*EXERCISE DESCRIPTION*. Format every line of the items below as a Markdown table with the columns "Row" and "Line," numbering each row and skipping blank lines. Leave the pictures out of the answer.

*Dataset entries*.
★ ★ ★ ★ ★

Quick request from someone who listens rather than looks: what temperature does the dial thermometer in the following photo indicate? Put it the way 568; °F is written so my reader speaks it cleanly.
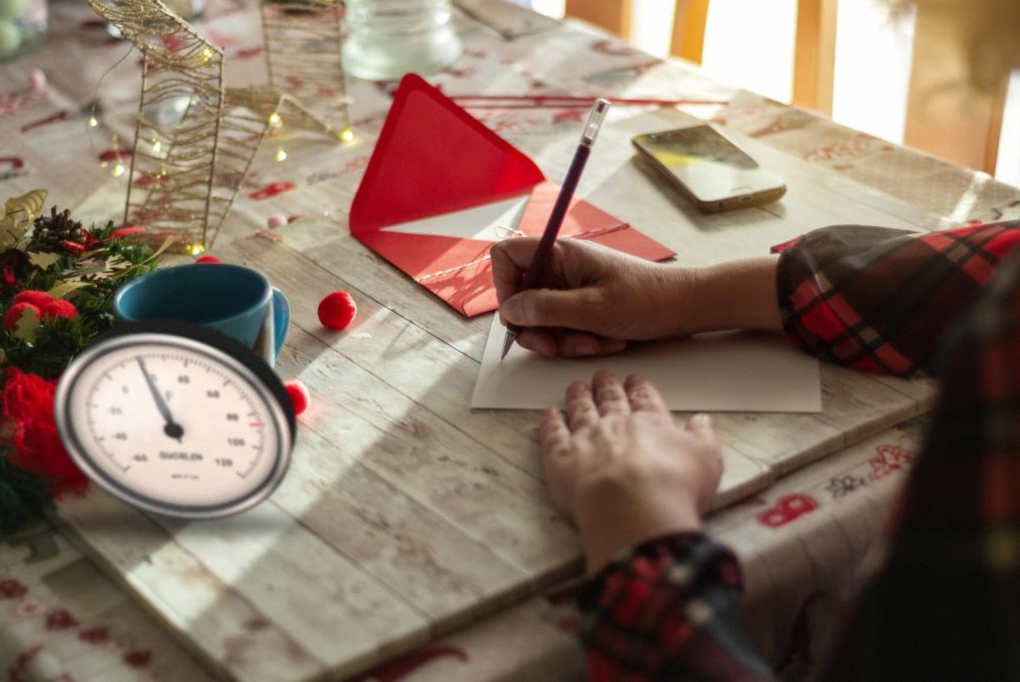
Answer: 20; °F
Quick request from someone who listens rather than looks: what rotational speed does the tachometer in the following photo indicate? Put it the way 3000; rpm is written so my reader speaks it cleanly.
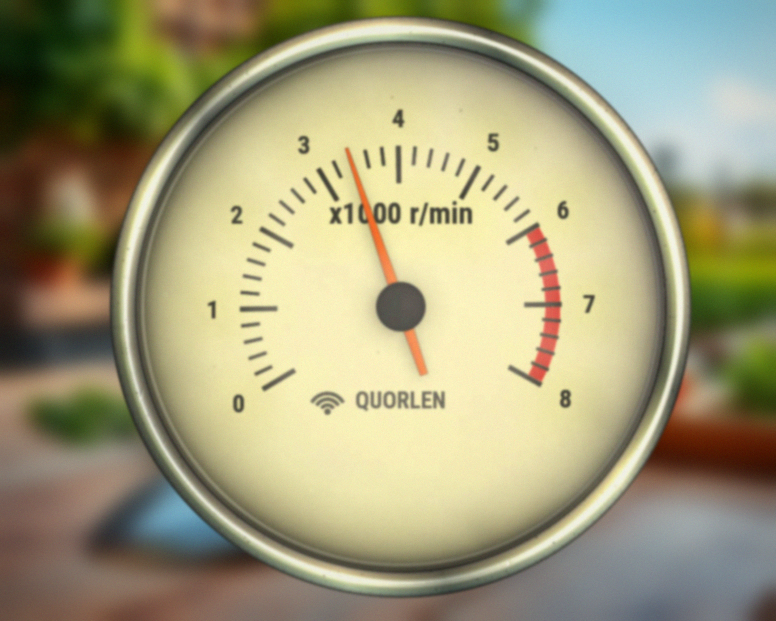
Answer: 3400; rpm
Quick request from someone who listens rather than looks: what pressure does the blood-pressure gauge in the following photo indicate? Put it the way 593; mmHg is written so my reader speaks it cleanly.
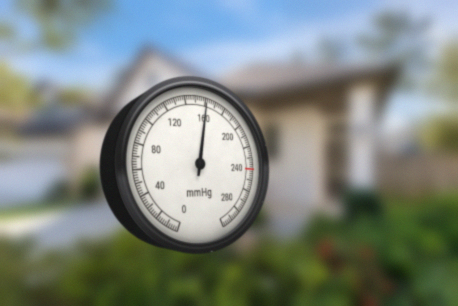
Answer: 160; mmHg
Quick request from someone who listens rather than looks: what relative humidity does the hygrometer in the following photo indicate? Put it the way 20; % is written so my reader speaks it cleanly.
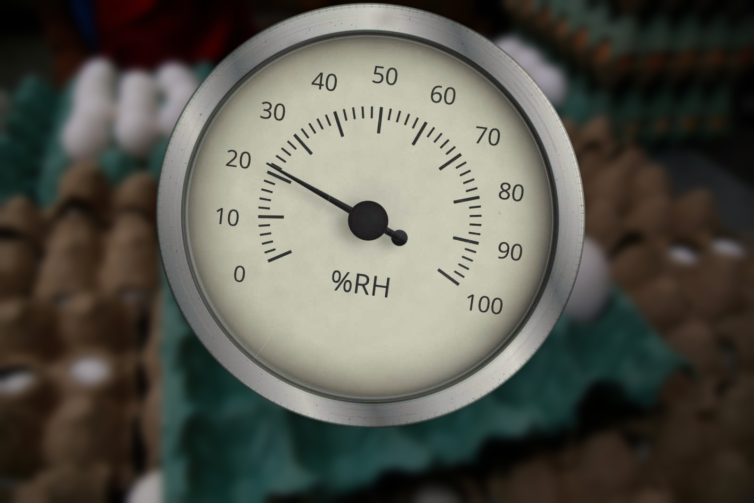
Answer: 22; %
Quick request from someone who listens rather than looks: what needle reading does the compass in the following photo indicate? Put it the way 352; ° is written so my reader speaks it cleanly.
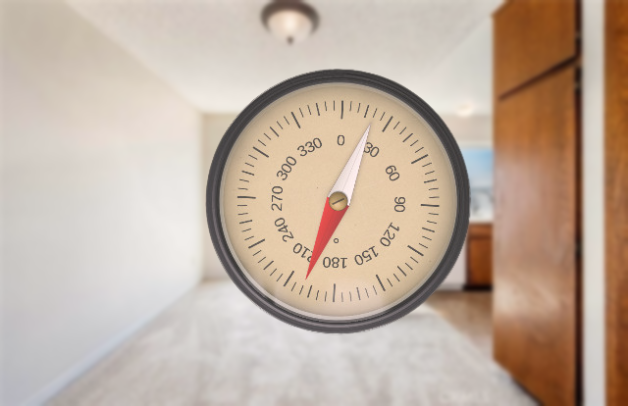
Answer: 200; °
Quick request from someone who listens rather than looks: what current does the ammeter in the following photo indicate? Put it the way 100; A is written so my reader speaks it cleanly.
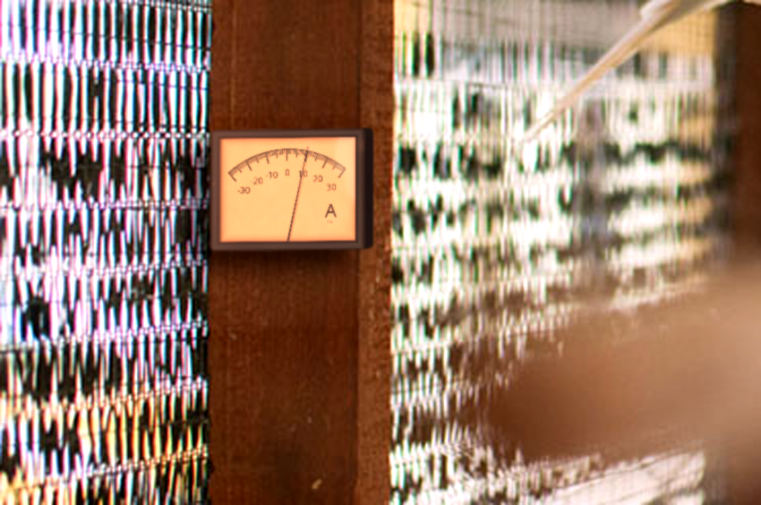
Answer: 10; A
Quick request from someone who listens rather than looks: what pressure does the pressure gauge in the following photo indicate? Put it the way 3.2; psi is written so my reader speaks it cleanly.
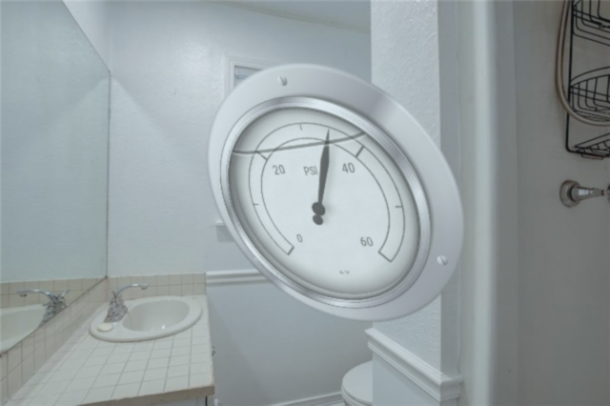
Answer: 35; psi
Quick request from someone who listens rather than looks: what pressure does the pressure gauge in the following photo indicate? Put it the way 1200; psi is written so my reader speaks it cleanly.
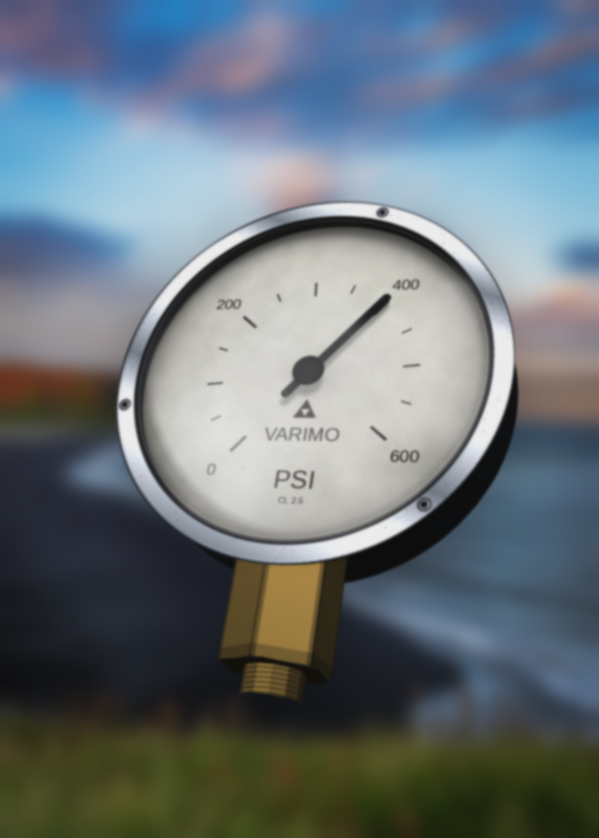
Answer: 400; psi
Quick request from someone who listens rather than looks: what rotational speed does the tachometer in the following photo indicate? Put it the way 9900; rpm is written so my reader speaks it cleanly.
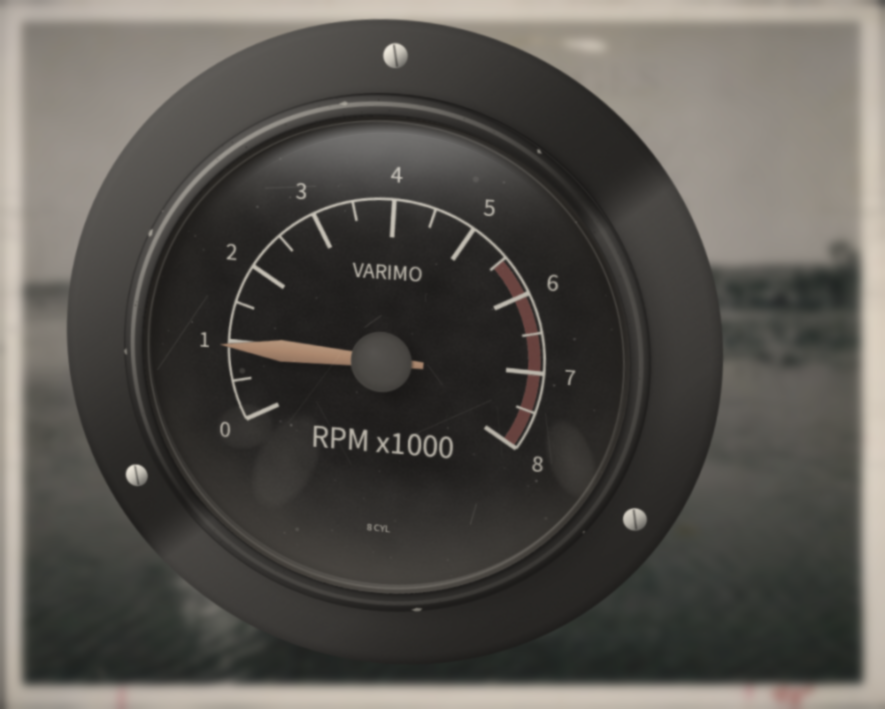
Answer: 1000; rpm
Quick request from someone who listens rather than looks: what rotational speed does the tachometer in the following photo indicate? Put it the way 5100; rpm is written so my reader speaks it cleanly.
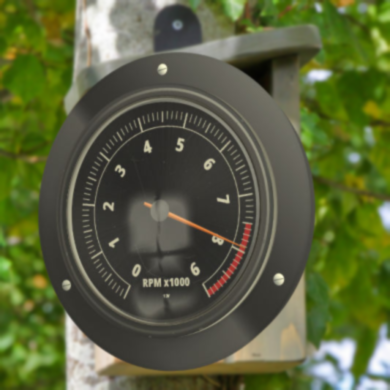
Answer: 7900; rpm
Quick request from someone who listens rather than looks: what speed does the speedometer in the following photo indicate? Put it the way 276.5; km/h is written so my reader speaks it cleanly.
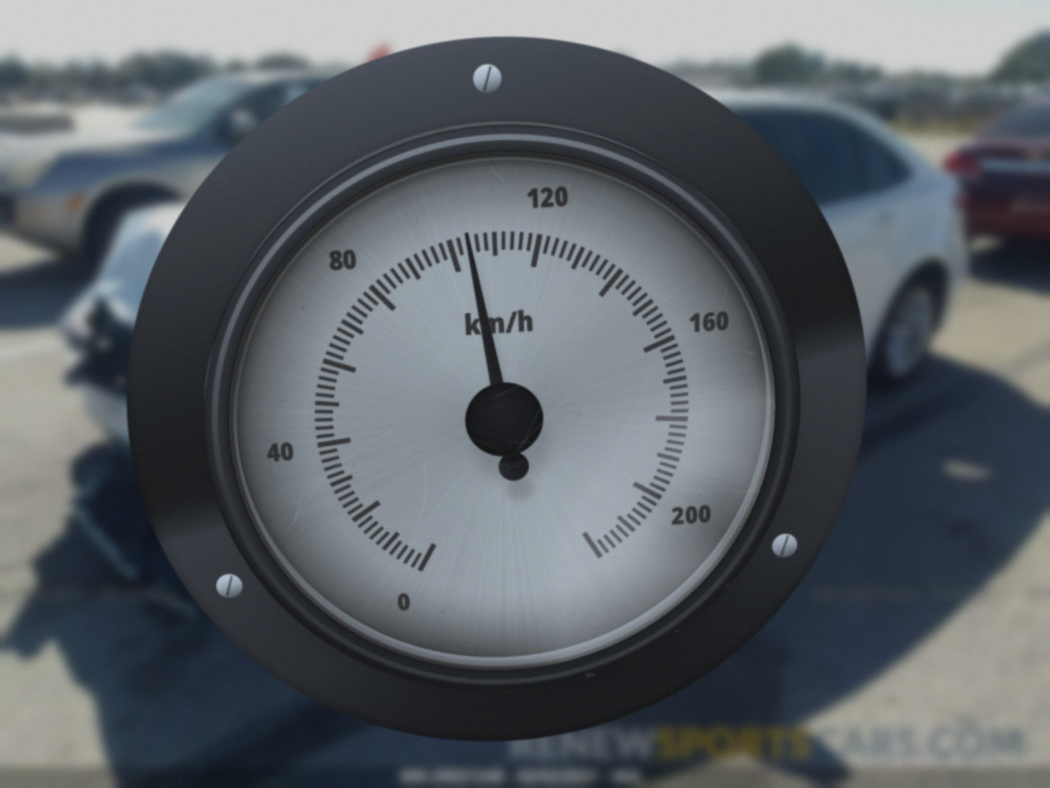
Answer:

★ ★ ★ ★ ★

*SOLUTION TO THIS EXERCISE*.
| Row | Line |
|---|---|
| 1 | Quick request from someone who listens rather than looks: what temperature does the dial thermometer in the following photo indicate? Put it the way 568; °F is written so my reader speaks it cleanly. |
| 2 | Answer: 20; °F |
| 3 | Quick request from someone who listens rather than looks: what rotational speed does the tachometer in the following photo indicate? Put it the way 3000; rpm is written so my reader speaks it cleanly. |
| 4 | Answer: 3400; rpm |
| 5 | Quick request from someone who listens rather than looks: what pressure does the blood-pressure gauge in the following photo indicate? Put it the way 593; mmHg is written so my reader speaks it cleanly. |
| 6 | Answer: 160; mmHg |
| 7 | Quick request from someone who listens rather than looks: what relative humidity does the hygrometer in the following photo indicate? Put it the way 20; % is written so my reader speaks it cleanly. |
| 8 | Answer: 22; % |
| 9 | Quick request from someone who listens rather than looks: what needle reading does the compass in the following photo indicate? Put it the way 352; ° is written so my reader speaks it cleanly. |
| 10 | Answer: 200; ° |
| 11 | Quick request from someone who listens rather than looks: what current does the ammeter in the following photo indicate? Put it the way 100; A is written so my reader speaks it cleanly. |
| 12 | Answer: 10; A |
| 13 | Quick request from someone who listens rather than looks: what pressure does the pressure gauge in the following photo indicate? Put it the way 3.2; psi is written so my reader speaks it cleanly. |
| 14 | Answer: 35; psi |
| 15 | Quick request from someone who listens rather than looks: what pressure does the pressure gauge in the following photo indicate? Put it the way 1200; psi is written so my reader speaks it cleanly. |
| 16 | Answer: 400; psi |
| 17 | Quick request from someone who listens rather than looks: what rotational speed does the tachometer in the following photo indicate? Put it the way 9900; rpm is written so my reader speaks it cleanly. |
| 18 | Answer: 1000; rpm |
| 19 | Quick request from someone who listens rather than looks: what rotational speed does the tachometer in the following photo indicate? Put it the way 5100; rpm is written so my reader speaks it cleanly. |
| 20 | Answer: 7900; rpm |
| 21 | Quick request from someone who listens rather than looks: what speed does the speedometer in the following photo indicate? Put it the way 276.5; km/h is written so my reader speaks it cleanly. |
| 22 | Answer: |